In-brief: Even with a high-profile summit in the heart of Silicon Valley, partisan gridlock back in Washington D.C. will make progress on cyber security impossible, experts say.
Last week’s White House summit on cyber security was an A-list affair, at least by security industry standards. In addition to bona-fide rock stars (President Obama and Apple CEO Tim Cook) there were plenty of information security rock stars. Among them: the chief security officers of some of the biggest technology firms on the planet: Microsoft, Google, Facebook and Yahoo!.
But less than a week after the high-profile event on the Stanford University campus, information security professionals say there are many reasons to be pessimistic about the prospects for major change.
Hampered by a fractured and partisan environment on Capitol Hill, both the Obama Administration and lawmakers will find it difficult to address many of the most critical issues highlighted at the Stanford Summit.
The Stanford University Summit was billed as the “Whitehouse Summit on Cybersecurity and Consumer Protection.” Speaking at the Summit, President Obama made much of the need for better cooperation between the government and private sector, especially in sharing information about cyber attacks and threats.
The President issued an Executive Order instructing the Secretary of Homeland Security (Secretary) to “strongly encourage the development and formation of Information Sharing and Analysis Organizations (ISAOs)” that would facilitate such sharing.
But critics note that the President’s reliance on an Executive Order was just one sign of the trouble ahead – with a familiar culprit: gridlock.
“I know people on both sides – Republicans and Democrats, people on the Hill and the Whitehouse who deal with these policy matters,” said John Dickson, a Principal at Denim Group. “I’ll tell you one thing, they are not talking to each other at all.”
The result is efforts on cyber security that are more symbol than action.
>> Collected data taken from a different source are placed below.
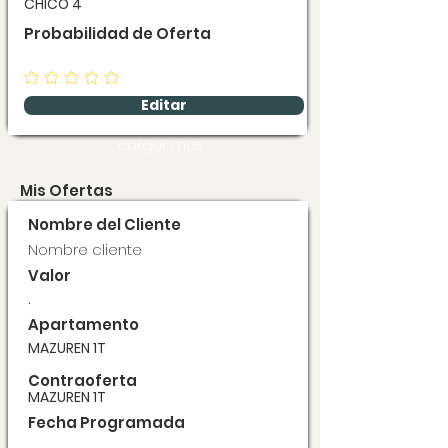
CHICO 4
Probabilidad de Oferta
Editar
cargar más
Mis Ofertas
Nombre del Cliente
Nombre cliente
Valor
.
Apartamento
MAZUREN 1T
Contraoferta
MAZUREN 1T
Fecha Programada
.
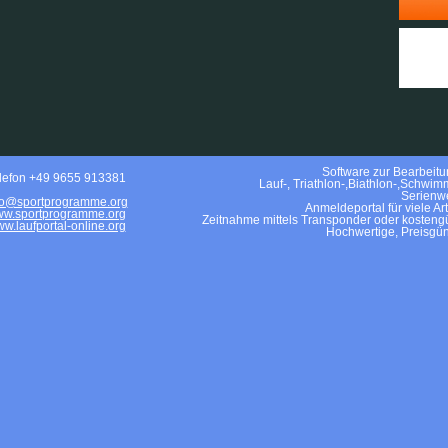
Software zur Bearbeitun
lefon +49 9655 913381
Lauf-, Triathlon-,Biathlon-,Schwim
Serienwe
fo@sportprogramme.org
Anmeldeportal für viele Ar
w.sportprogramme.org
Zeitnahme mittels Transponder oder kostengü
w.laufportal-online.org
Hochwertige, Preisgün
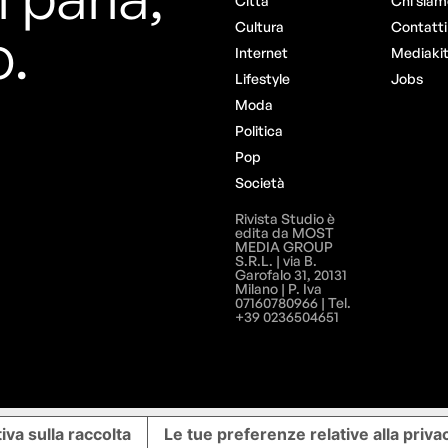
Città
Chi siam
o.
Cultura
Contatti
Internet
Mediaki
Lifestyle
Jobs
Moda
Politica
Pop
Società
Rivista Studio è
edita da MOST
MEDIA GROUP
S.R.L. | via B.
Garofalo 31, 20131
Milano | P. Iva
07160780966 | Tel.
+39 0236504651
iva sulla raccolta
Le tue preferenze relative alla priva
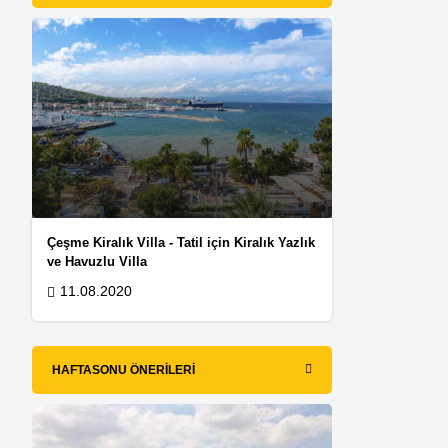
Çeşme Kiralık Villa - Tatil için Kiralık Yazlık
ve Havuzlu Villa
11.08.2020
HAFTASONU ÖNERILERI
Dickson said the Executive Order on information sharing is a good example of that.
“Obviously, the lynch pin for information sharing is getting some comfort for commercial entities about liability and how that is defined,” he said. “And that simply was not addressed (at the Summit),” Dickson said.
Without expanded legal protections for sharing information about breaches, private firms are unlikely to be more open about them, mindful of consumer- and shareholder lawsuits or damage to their corporate brand.”This stuff filters pretty quickly down to counsel who will look at it and say ‘hey, wait a minute!'”
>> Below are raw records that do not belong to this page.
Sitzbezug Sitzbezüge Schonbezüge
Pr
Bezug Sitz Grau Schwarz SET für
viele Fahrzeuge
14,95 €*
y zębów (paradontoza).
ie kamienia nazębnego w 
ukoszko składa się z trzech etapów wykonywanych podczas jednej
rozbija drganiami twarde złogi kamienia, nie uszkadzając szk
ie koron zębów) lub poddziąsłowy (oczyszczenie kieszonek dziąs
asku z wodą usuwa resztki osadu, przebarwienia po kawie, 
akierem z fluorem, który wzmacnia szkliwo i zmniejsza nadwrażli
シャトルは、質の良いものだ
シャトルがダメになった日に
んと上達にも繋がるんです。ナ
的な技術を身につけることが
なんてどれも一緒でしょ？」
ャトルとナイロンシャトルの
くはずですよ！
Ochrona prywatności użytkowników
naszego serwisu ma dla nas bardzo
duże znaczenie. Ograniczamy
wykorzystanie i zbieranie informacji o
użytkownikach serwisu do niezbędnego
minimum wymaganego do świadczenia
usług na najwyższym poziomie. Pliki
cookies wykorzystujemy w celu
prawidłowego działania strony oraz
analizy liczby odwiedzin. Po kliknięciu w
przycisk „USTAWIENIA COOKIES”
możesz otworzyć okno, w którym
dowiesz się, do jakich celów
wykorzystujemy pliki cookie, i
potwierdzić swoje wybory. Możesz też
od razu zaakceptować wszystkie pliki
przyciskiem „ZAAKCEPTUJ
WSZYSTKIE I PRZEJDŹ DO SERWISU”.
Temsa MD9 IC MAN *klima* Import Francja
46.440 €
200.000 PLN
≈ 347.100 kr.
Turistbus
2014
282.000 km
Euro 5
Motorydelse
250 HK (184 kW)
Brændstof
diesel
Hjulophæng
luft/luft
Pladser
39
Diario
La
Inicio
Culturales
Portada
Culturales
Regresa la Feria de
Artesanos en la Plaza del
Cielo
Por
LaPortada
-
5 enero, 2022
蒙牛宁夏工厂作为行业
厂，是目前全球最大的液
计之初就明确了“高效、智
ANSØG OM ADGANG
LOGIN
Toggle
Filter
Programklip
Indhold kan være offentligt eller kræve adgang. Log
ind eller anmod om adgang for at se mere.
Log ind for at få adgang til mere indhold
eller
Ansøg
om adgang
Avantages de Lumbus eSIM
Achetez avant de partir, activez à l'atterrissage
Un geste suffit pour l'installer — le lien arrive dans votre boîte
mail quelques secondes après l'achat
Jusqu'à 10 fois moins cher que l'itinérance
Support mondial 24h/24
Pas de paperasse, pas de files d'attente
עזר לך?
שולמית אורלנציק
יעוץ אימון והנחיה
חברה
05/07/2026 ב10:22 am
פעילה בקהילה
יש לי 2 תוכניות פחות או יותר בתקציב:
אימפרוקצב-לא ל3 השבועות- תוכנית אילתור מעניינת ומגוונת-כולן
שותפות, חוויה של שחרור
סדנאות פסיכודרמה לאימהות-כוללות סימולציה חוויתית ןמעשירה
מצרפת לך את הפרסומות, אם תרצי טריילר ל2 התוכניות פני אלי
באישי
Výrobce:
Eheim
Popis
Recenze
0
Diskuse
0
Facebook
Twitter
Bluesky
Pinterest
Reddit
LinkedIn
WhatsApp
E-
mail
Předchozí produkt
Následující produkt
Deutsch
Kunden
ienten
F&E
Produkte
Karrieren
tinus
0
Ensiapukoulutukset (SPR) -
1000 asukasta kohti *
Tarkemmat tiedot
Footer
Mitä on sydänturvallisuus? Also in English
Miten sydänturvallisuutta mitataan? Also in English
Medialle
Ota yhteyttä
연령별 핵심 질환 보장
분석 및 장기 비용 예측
It shouldn’t be this way. Cyber security is one of just a few areas of significance where there is broad, bi-partisan agreement. Still, Dickson said the Obama administration’s decision to act unilaterally, in the form of an Executive Action, fits a pattern and underscores the deep divisions between Capitol Hill and the Executive Branch.
And blame doesn’t end at the White House, Dickson said. The House and Senate – both in Republican hands – have not made efforts to lead on cyber security or offer their own vision and proposals. Neither side, Dickson said, seems to want to hand the other a victory.
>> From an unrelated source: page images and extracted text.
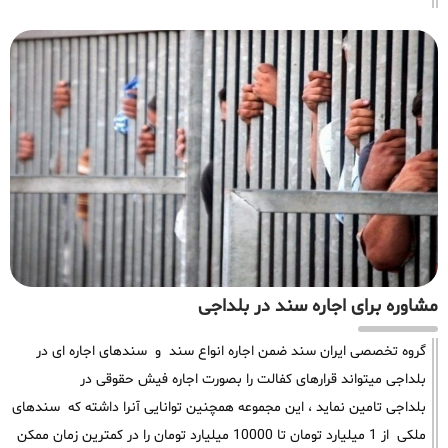
مشاوره برای اجاره سند در بلداجی
گروه تخصصی ایران سند ضمن اجاره انواع سند و سندهای اجاره ای در
بلداجی میتواند قرارهای کفالت را بصورت اجاره فیش حقوقی در
بلداجی تامین نماید ، این مجموعه همچنین توانایی آنرا داشته که سندهای
ملکی از 1 میلیارد تومان تا 10000 میلیارد تومان را در کمترین زمان ممکن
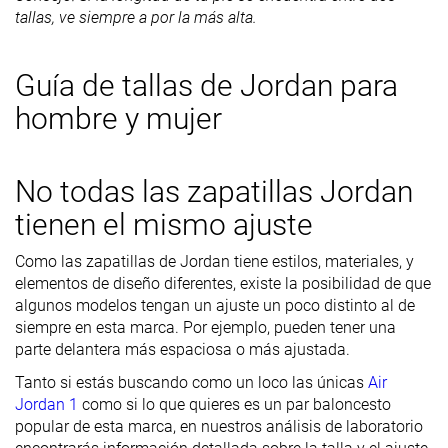
tallas, ve siempre a por la más alta.
Guía de tallas de Jordan para
hombre y mujer
No todas las zapatillas Jordan
tienen el mismo ajuste
Como las zapatillas de Jordan tiene estilos, materiales, y
elementos de diseño diferentes, existe la posibilidad de que
algunos modelos tengan un ajuste un poco distinto al de
siempre en esta marca. Por ejemplo, pueden tener una
parte delantera más espaciosa o más ajustada.
Tanto si estás buscando como un loco las únicas
Air
Jordan 1
como si lo que quieres es un par baloncesto
popular de esta marca, en nuestros análisis de laboratorio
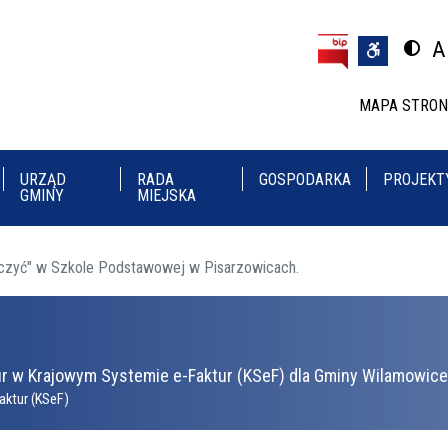
Przejdź do treści
Przejdź do menu
A
Przeł
U
MAPA STRO
URZĄD
RADA
GOSPODARKA
PROJEKT
GMINY
MIEJSKA
leczyć" w Szkole Podstawowej w Pisarzowicach.
r w Krajowym Systemie e-Faktur (KSeF) dla Gminy Wilamowice 
aktur (KSeF)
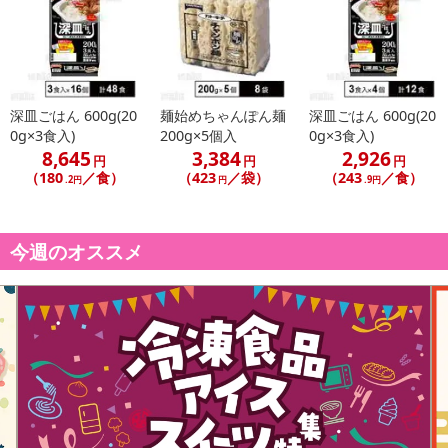
深皿ごはん 600g(20
麺始めちゃんぽん麺
深皿ごはん 600g(20
0g×3食入)
200g×5個入
0g×3食入)
8,645
3,384
2,926
円
円
円
（180
／食）
（423
／袋）
（243
／食）
.2円
円
.9円
今週のオススメ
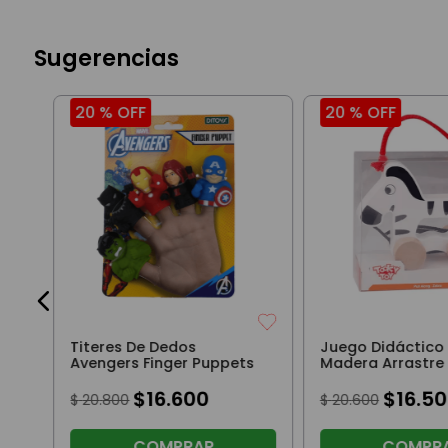
Sugerencias
20 %
OFF
20 %
OFF
con
Titeres De Dedos
Juego Didáctico
Avengers Finger Puppets
Madera Arrastre
$
16
.
600
$
16
.
50
$
20
.
800
$
20
.
600
COMPRAR
COMPR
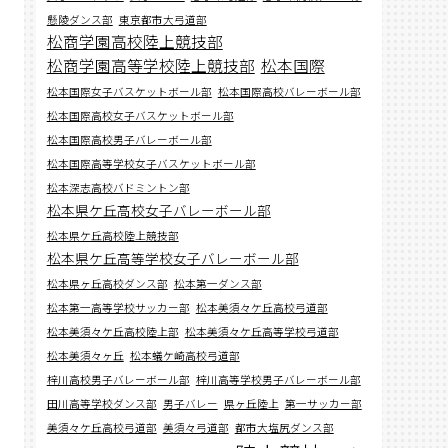
懸陵ダンス部
東京都市大弓道部
松商学園高校陸上競技部
松商学園高等学校陸上競技部
松本国際
松本国際女子バスケットボール部
松本国際高校バレーボール部
松本国際高校女子バスケットボール部
松本国際高校男子バレーボール部
松本国際高等学校女子バスケットボール部
松本深志高校バドミントン部
松本県ケ丘高校女子バレーボール部
松本県ケ丘高校陸上競技部
松本県ケ丘高等学校女子バレーボール部
松本県ヶ丘高校ダンス部
松本第一ダンス部
松本第一高等学校サッカー部
松本美須々ケ丘高校弓道部
松本美須々ケ丘高校陸上部
松本美須々ケ丘高等学校弓道部
松本美須々ヶ丘
松本蟻ケ崎高校弓道部
梓川高校男子バレーボール部
梓川高等学校男子バレーボール部
田川高等学校ダンス部
男子バレー
県ヶ丘陸上
第一サッカー部
美須々ケ丘高校弓道部
美須々弓道部
都市大塩尻ダンス部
Other factors may be at play, as well. The damage caused by leaked, classified information by former NSA contractor Edward Snowden has turned the tide on the government’s post- 9/11 vision of fluid information sharing between different branches of government.
“The Executive Branch is much more conservative than it was two years ago,” said Dickson. “I see a strong trend to protection against information leakage that leads to more stovepipes…(and) a more conservative approach for information sharing.”
Even before the Summit, the Obama Administration was contending with diminished expectations. The White House got a lukewarm reception from the high-tech community. Apple’s CEO Tim Cook was the only CEO of a large Silicon Valley firm to attend. Chief executives at firms like Microsoft, Yahoo!, Google and Facebook opted to send their senior information security executives to the event, instead. That was widely seen as a snub by firms who have been used unwittingly as tools of government surveillance in recent years.
The aftermath of the event has been muted, as well. With few concrete proposals out of the Summit and nothing with the force of law, it is difficult to measure the impact of the event.
“Above all, we need Congress to send a bill to the president that gives businesses legal certainty that they have a safe harbor against frivolous lawsuits when voluntarily sharing and receiving threat indicators and countermeasures in real-time and taking actions to mitigate cyber-attacks,” the American Bankers Association said in a statement released following the Summit.
Dickson said that the recent track record of Congress in tackling big problems doesn’t auger well for action on cyber security. “Even if people say the right things, I’m highly skeptical that anything will happen, given the recent past,” he said.